掲載本文:
◆ ◆ ◆

23年度予算案は、物価高への追加策などを講じる備えとして、新型コロナ・物価高対策予備費に4兆円を積み増しする。22年度第2次補正予算で新設した「ウクライナ情勢経済緊急対応予備費」にも1兆円を確保した。
公明党の強い主張を受け、出産時に支給する出産育児一時金は現行の42万円から50万円に増額。過去最高の引き上げ幅とした。
また、妊娠・出産時の計10万円相当の給付と妊娠期からの伴走型相談支援について、今年10月以降も継続実施する費用を計上。子ども・子育て支援を強化するため今年4月に創設する「こども家庭庁」の関連経費も盛り込んだ。
中小企業の賃上げ実現に向けては、価格転嫁しやすい環境を整備するため、取引の実態を調査する「下請Gメン」の体制を強化。脱炭素化を促進するため「GX(グリーントランスフォーメーション)経済移行債」を発行し、民間のGX投資を支援する仕組みも創設する。
このほか、激甚化する自然災害への対応として、流域治水の取り組みや新技術を活用したインフラ老朽化対策などを加速させる。

◆ ◆ ◆

(グラフ読解演習)

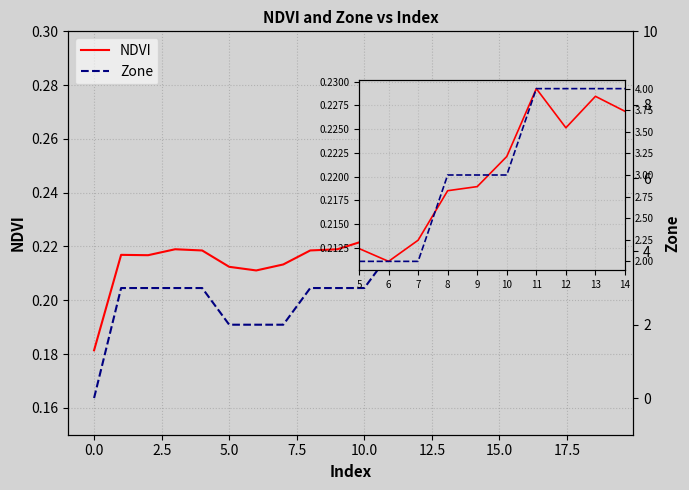

Between 14 and 11, which is larger?

11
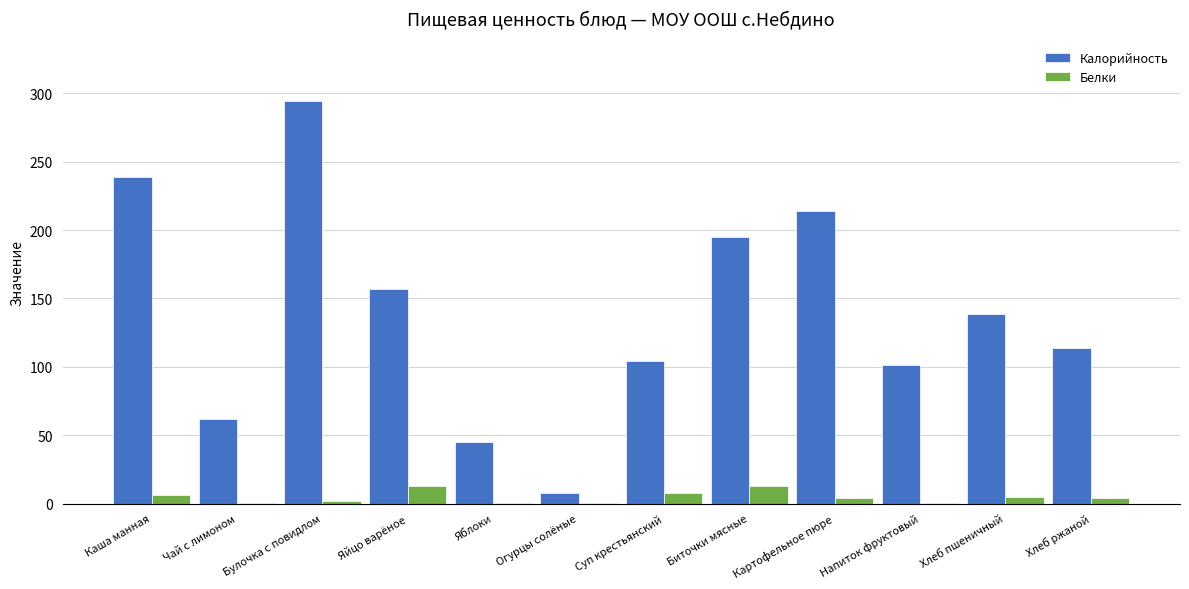

The value of Калорийность at Суп крестьянский is 104.4. True or false?

True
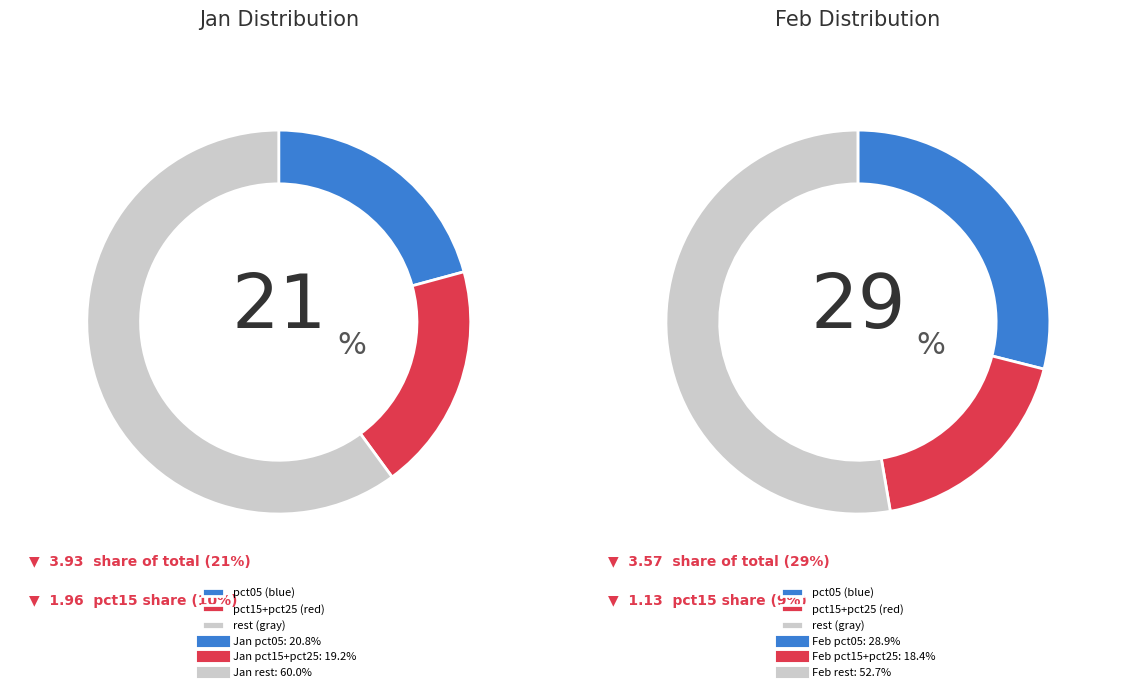

To the nearest percent, what is the difference between the 5 and 3 slice percentages?

1%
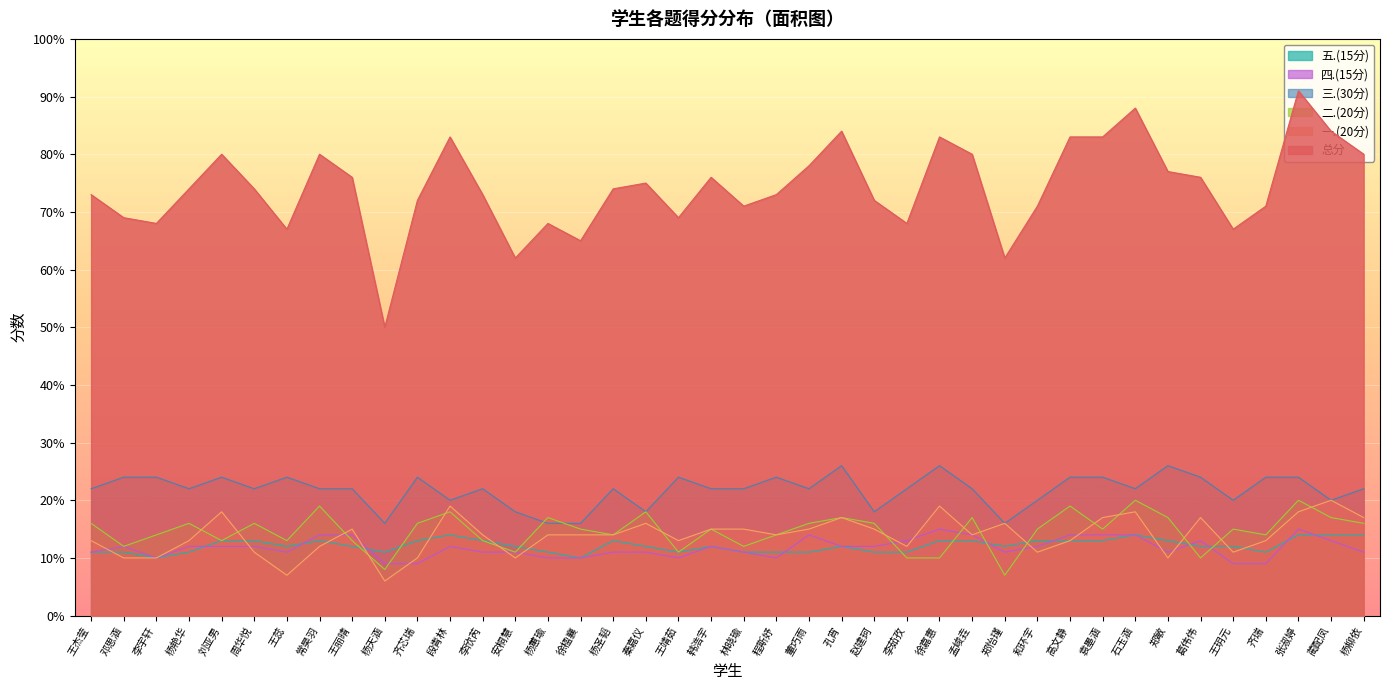

Reading left to right, what are all the values shown in this chart?

总分: 王杰莹=73	邓思涵=69	李宇轩=68	杨艳华=74	刘亚男=80	周华悦=74	王蕊=67	常昊羽=80	王丽晴=76	杨天涵=50	齐芯瑞=72	段青林=83	李欣芮=73	安桐慧=62	杨蕙瑜=68	徐楹襄=65	杨圣韬=74	秦嘉仪=75	王靖茹=69	韩浩宇=76	林晓瑜=71	程斯妤=73	董巧雨=78	孔宵=84	赵建珂=72	李茹孜=68	徐嘉惠=83	孟峻垚=80	郑怡瑾=62	和环宇=71	高文静=83	袁墨涵=83	石玉涵=88	郑敏=77	葛伟伟=76	王玥元=67	齐瑞=71	张淑婷=91	蔺配凤=84	杨柳依=80
一.(20分): 王杰莹=13	邓思涵=10	李宇轩=10	杨艳华=13	刘亚男=18	周华悦=11	王蕊=7	常昊羽=12	王丽晴=15	杨天涵=6	齐芯瑞=10	段青林=19	李欣芮=14	安桐慧=10	杨蕙瑜=14	徐楹襄=14	杨圣韬=14	秦嘉仪=16	王靖茹=13	韩浩宇=15	林晓瑜=15	程斯妤=14	董巧雨=15	孔宵=17	赵建珂=15	李茹孜=12	徐嘉惠=19	孟峻垚=14	郑怡瑾=16	和环宇=11	高文静=13	袁墨涵=17	石玉涵=18	郑敏=10	葛伟伟=17	王玥元=11	齐瑞=13	张淑婷=18	蔺配凤=20	杨柳依=17
二.(20分): 王杰莹=16	邓思涵=12	李宇轩=14	杨艳华=16	刘亚男=13	周华悦=16	王蕊=13	常昊羽=19	王丽晴=13	杨天涵=8	齐芯瑞=16	段青林=18	李欣芮=13	安桐慧=11	杨蕙瑜=17	徐楹襄=15	杨圣韬=14	秦嘉仪=18	王靖茹=11	韩浩宇=15	林晓瑜=12	程斯妤=14	董巧雨=16	孔宵=17	赵建珂=16	李茹孜=10	徐嘉惠=10	孟峻垚=17	郑怡瑾=7	和环宇=15	高文静=19	袁墨涵=15	石玉涵=20	郑敏=17	葛伟伟=10	王玥元=15	齐瑞=14	张淑婷=20	蔺配凤=17	杨柳依=16
三.(30分): 王杰莹=22	邓思涵=24	李宇轩=24	杨艳华=22	刘亚男=24	周华悦=22	王蕊=24	常昊羽=22	王丽晴=22	杨天涵=16	齐芯瑞=24	段青林=20	李欣芮=22	安桐慧=18	杨蕙瑜=16	徐楹襄=16	杨圣韬=22	秦嘉仪=18	王靖茹=24	韩浩宇=22	林晓瑜=22	程斯妤=24	董巧雨=22	孔宵=26	赵建珂=18	李茹孜=22	徐嘉惠=26	孟峻垚=22	郑怡瑾=16	和环宇=20	高文静=24	袁墨涵=24	石玉涵=22	郑敏=26	葛伟伟=24	王玥元=20	齐瑞=24	张淑婷=24	蔺配凤=20	杨柳依=22
四.(15分): 王杰莹=11	邓思涵=12	李宇轩=10	杨艳华=12	刘亚男=12	周华悦=12	王蕊=11	常昊羽=14	王丽晴=14	杨天涵=9	齐芯瑞=9	段青林=12	李欣芮=11	安桐慧=11	杨蕙瑜=10	徐楹襄=10	杨圣韬=11	秦嘉仪=11	王靖茹=10	韩浩宇=12	林晓瑜=11	程斯妤=10	董巧雨=14	孔宵=12	赵建珂=12	李茹孜=13	徐嘉惠=15	孟峻垚=14	郑怡瑾=11	和环宇=12	高文静=14	袁墨涵=14	石玉涵=14	郑敏=11	葛伟伟=13	王玥元=9	齐瑞=9	张淑婷=15	蔺配凤=13	杨柳依=11
五.(15分): 王杰莹=11	邓思涵=11	李宇轩=10	杨艳华=11	刘亚男=13	周华悦=13	王蕊=12	常昊羽=13	王丽晴=12	杨天涵=11	齐芯瑞=13	段青林=14	李欣芮=13	安桐慧=12	杨蕙瑜=11	徐楹襄=10	杨圣韬=13	秦嘉仪=12	王靖茹=11	韩浩宇=12	林晓瑜=11	程斯妤=11	董巧雨=11	孔宵=12	赵建珂=11	李茹孜=11	徐嘉惠=13	孟峻垚=13	郑怡瑾=12	和环宇=13	高文静=13	袁墨涵=13	石玉涵=14	郑敏=13	葛伟伟=12	王玥元=12	齐瑞=11	张淑婷=14	蔺配凤=14	杨柳依=14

◆ ◆ ◆

課題内容: 予算案に関する本文のうち、「公明党の強い主張を受け、出産」で始まり「庁」の関連経費も盛り込んだ。」まで続く部分を、一字一句違えずに書き写してください。

解答例:
公明党の強い主張を受け、出産時に支給する出産育児一時金は現行の42万円から50万円に増額。過去最高の引き上げ幅とした。
また、妊娠・出産時の計10万円相当の給付と妊娠期からの伴走型相談支援について、今年10月以降も継続実施する費用を計上。子ども・子育て支援を強化するため今年4月に創設する「こども家庭庁」の関連経費も盛り込んだ。